Они поджидают своего первого врага. А в деревне, что напротив, шесть таких же бойцов тоже поджидают врага. И во всем мире только и есть что эти двенадцать воинов…
За два дня, проведенных на фронте в скитаниях по дорогам, я не услышал ни единого выстрела. Я ничего не увидел, кроме этих уже привычных дорог, которые никуда не ведут. Они как будто продолжались между другими хлебами и другими виноградниками, но там была уже иная вселенная. И нам они были недоступны, как те дороги в затопляемых странах, что с незаметным уклоном уходят под воду. На столбе еще можно было прочесть: "Сарагоса, 15 км". Но Сарагоса, как древний Ис, покоилась, недоступная, на дне морском.
В поисках войны нам, вероятно, повезло бы больше, если б мы добрались до тех главных пунктов, где грохочет артиллерия и командуют начальники.
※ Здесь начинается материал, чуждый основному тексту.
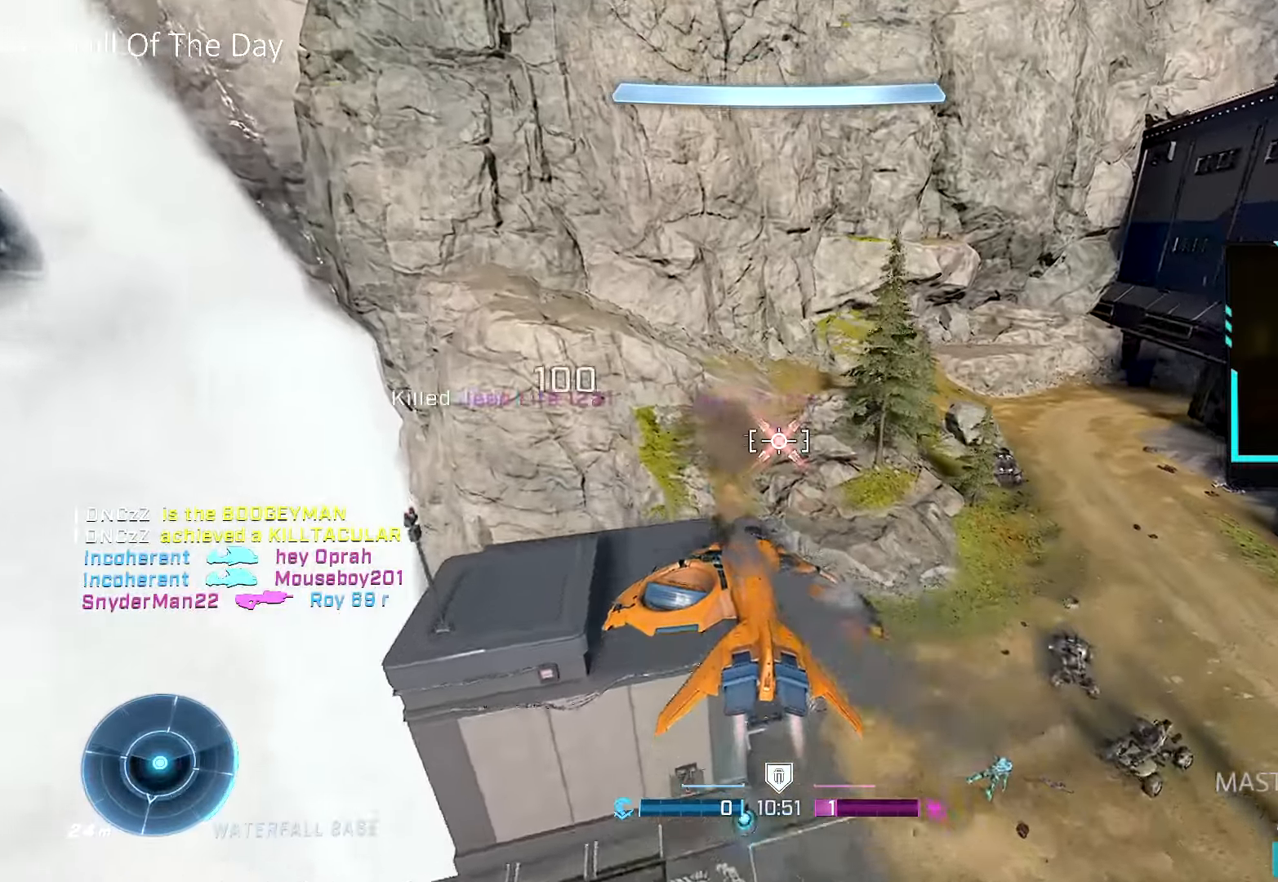
{"buttons": [], "left_stick": "up-right", "right_stick": "right", "events": [[84, "right_stick", "center"], [134, "right_stick", "right"], [234, "left_stick", "up-right"], [250, "R2", "up"]]}
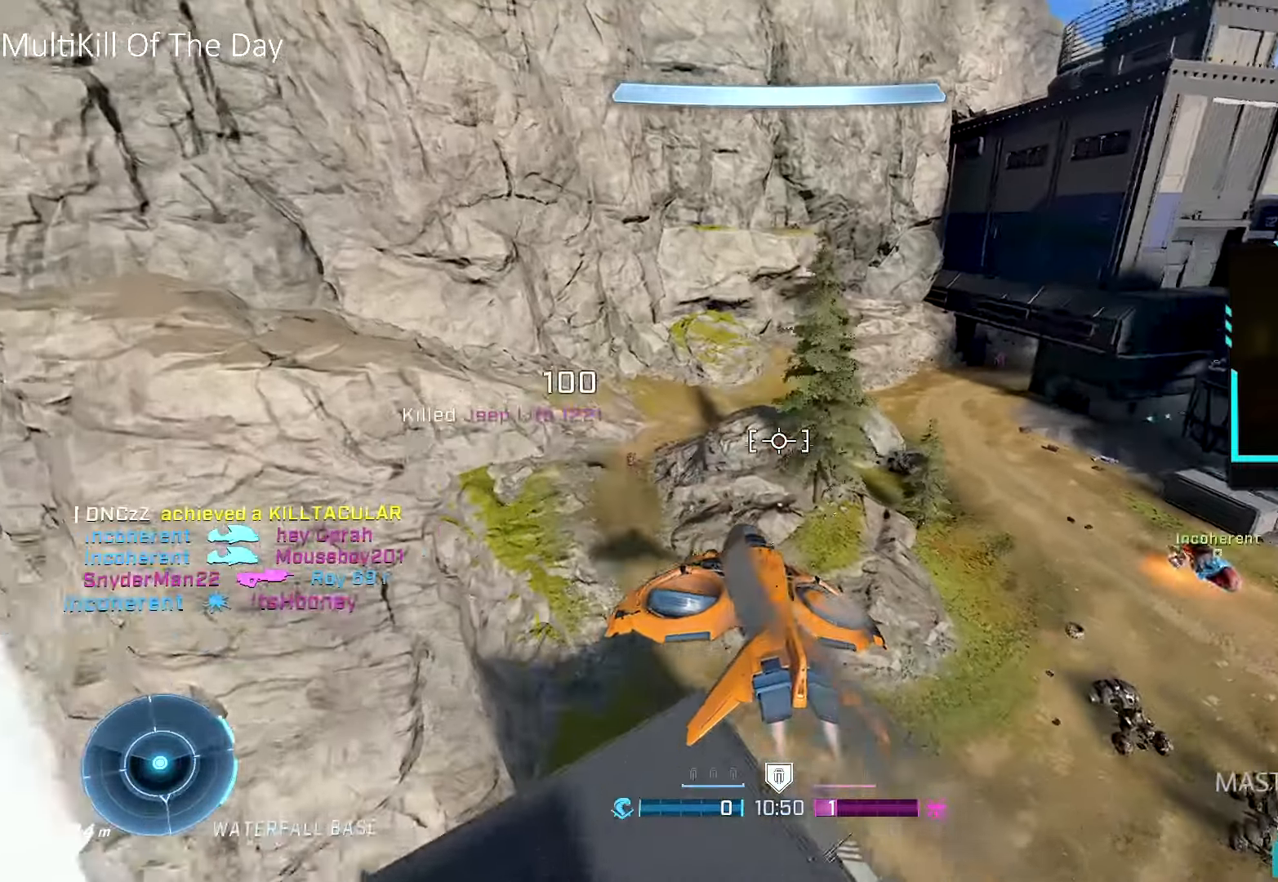
{"buttons": ["R2"], "left_stick": "up-right", "right_stick": "right", "events": [[34, "right_stick", "up-right"], [350, "R2", "down"], [400, "right_stick", "center"], [500, "right_stick", "right"]]}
Но тут так мало войск, так мало начальников, так мало артиллерии! Мы, вероятно, могли бы добраться до этих участков, где пришли в движение массы людей, - есть на фронте узлы дорог, на которых сражаются и умирают. Но между ними остается свободное пространство. Повсюду, где я был, линия фронта - словно распахнутая дверь.
И хотя существуют стратеги, пушки, колонны войск, мне кажется, подлинная война происходит не здесь. Все ждут, когда наконец что-то родится в незримом. Мятежники ждут, не объявятся ли у них сторонники среди беспартийных в Мадриде… Барселона ждет, что после вещего сна Сарагоса проснется социалистической и падет. В движение пришла мысль: по сути дела, не солдат, а мысль осаждает города… Она - великая надежда, и она же - опаснейший враг. Мне кажется, несколько этих самолетов и бомб, несколько снарядов и несколько бойцов сами по себе не могут одержать победу. Один обороняющийся в окопе противник сильнее сотни осаждающих. Но может быть, где-то пробирается мысль…
Время от времени затевают атаку. Время от времени трясут дерево… Не для того, чтобы выкорчевать его, а чтобы проверить зрелость плодов. Когда город созреет, он падет…
Здесь расстреливают, словно лес вырубают… И люди перестали уважать друг друга
Когда я вернулся с фронта, приятели разрешили мне присоединиться к их загадочным экспедициям. И вот мы среди гор, в одной из деревушек, где мир уживается с террором.
- Да, мы их всех расстреляли, семнадцать…
Они расстреляли семнадцать "фашистов". Священника, его служанку, ризничего и четырнадцать местных "богатеев". Ведь все относительно! Стоит им вычитать из газет, как выглядит "властелин мира" Базиль Захаров, и они тут же переводят это на язык своих представлений. Они узнают в нем своего владельца парников или своего аптекаря. И когда они расстреливают этого аптекаря, они убивают в нем как бы частицу Базиля Захарова. И только сам аптекарь этого не понимает.